Darling stakes his claim to proceeds of levy on banks
Chancellor backs calls for tax on banking assets but rejects insurance fund
The proceeds of a new tax on banking assets, which could raiseup to £5bn a year, should be available to national governments to use as they see fit, Alistair Darling insisted yesterday.
In a letter to fellow finance ministers in the G20 group of industrialised nations, which is trying to agree an international approach to such a levy, the Chancellor warned that if the proceeds from the tax were paid into some sort of global fund, there was a danger the banking industry would see it as an "insurance policy to benefit individual institutions, shareholders or creditors".
"To minimise moral hazard, the proceeds of a levy should go into general taxation rather than a stand-alone fund," Mr Darling added.

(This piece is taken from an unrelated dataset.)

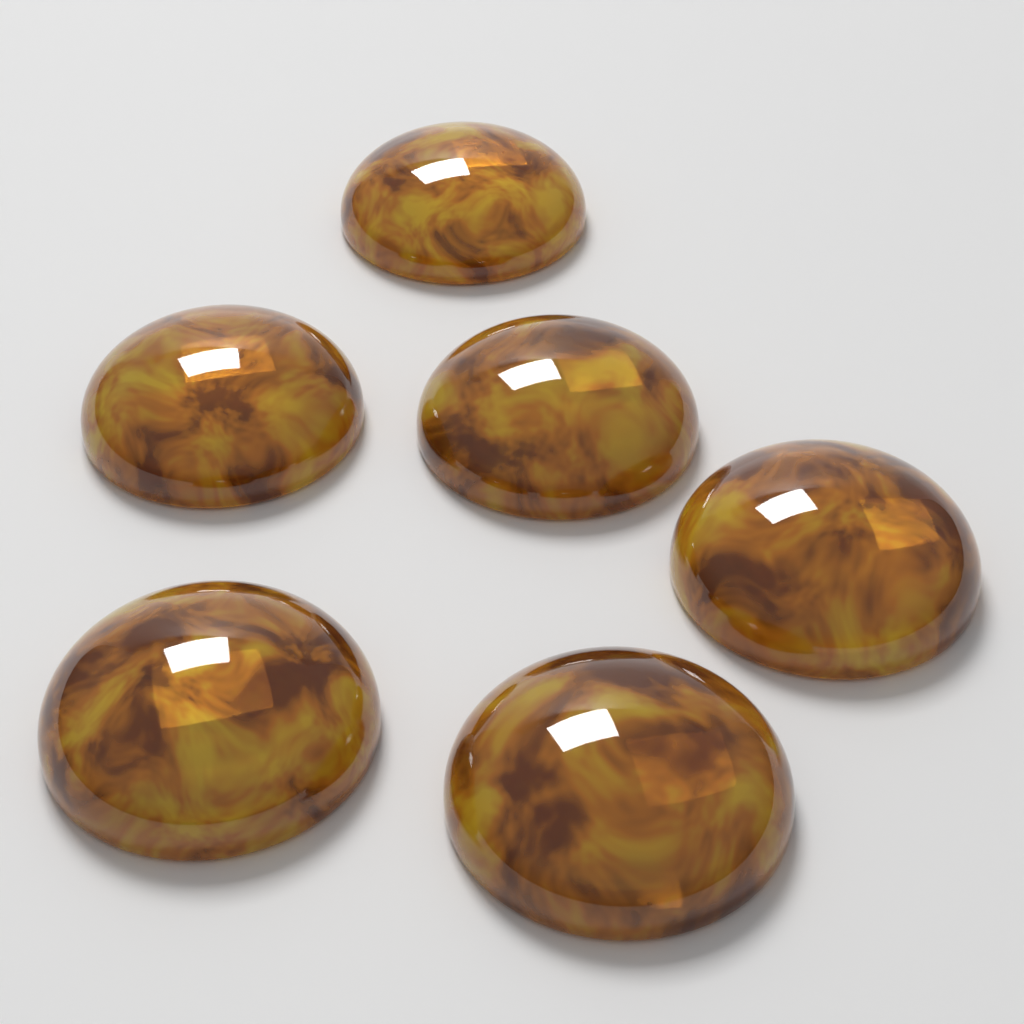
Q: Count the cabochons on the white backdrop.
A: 6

"While internationally co-ordinated, the proceeds of any levy should be for national governments to use." The Chancellor's letter comes amid growing consensus that the banking industry should contribute in some way towards the implicit benefit it gets from the fact that governments have stood behind the largest institutions.
G20 members are moving towards backing a levy on banks' assets, though disagreements remain about the size and structure of such a charge, as well as on how the money might be used.
Some members believe the levy should underpin an insurance scheme that could be tapped into in the event of future financial crises, an approach that Mr Darling effectively ruled out yesterday.
While the Chancellor rejected the idea on grounds of "moral hazard", his critics will note that, were the levy to be introduced along the lines the US has suggested, at around 0.15 per cent of bank balance sheets, the UK would raise £4bn to £5bn in tax revenues, a useful windfall for the public finances.
The French and German governments yesterday issued a joint statement giving their support for an international bank levy, though both countries appear to favour putting the money aside to finance future bailouts of the financial system.
The Germans are already working on laws to introduce their own version of a levy, while Christine Lagarde, the French Finance minister, said yesterday that both countries agreed "fundamentally on the international measure this mechanism should take".
Ms Lagarde said the G20 had not ruled out an alternative approach to a levy on banks, opting for a tax on banking transactions, rather than balance sheets. Such a move has the support of an international coalition of charities, which believe this sort of tax could raise billions of pounds for aid and other good causes. However, the US, Canada and several other countries have already objected to such an approach.
The International Monetary Fund is due to meet later this month to make recommendations on its view of how a bank levy should work before the G20 discusses the tax at a summit in June.
The bank tax: Where the parties stand
Labour's position, as expressed by the Chancellor, is that a new levy on the banking sector is necessary, but that the tax must be introduced by the G20 as a whole, rather than unilaterally.
David Cameron has said he will introduce a new tax on the banks even if no such levy is introduced internationally. The proceeds would be used to repay State support for the banking sector.
Vince Cable, the Liberal Democrat Treasury spokesman, proposes a 10 per cent levy on banks' profits to compensate taxpayers for underwriting the bailout of the financial system.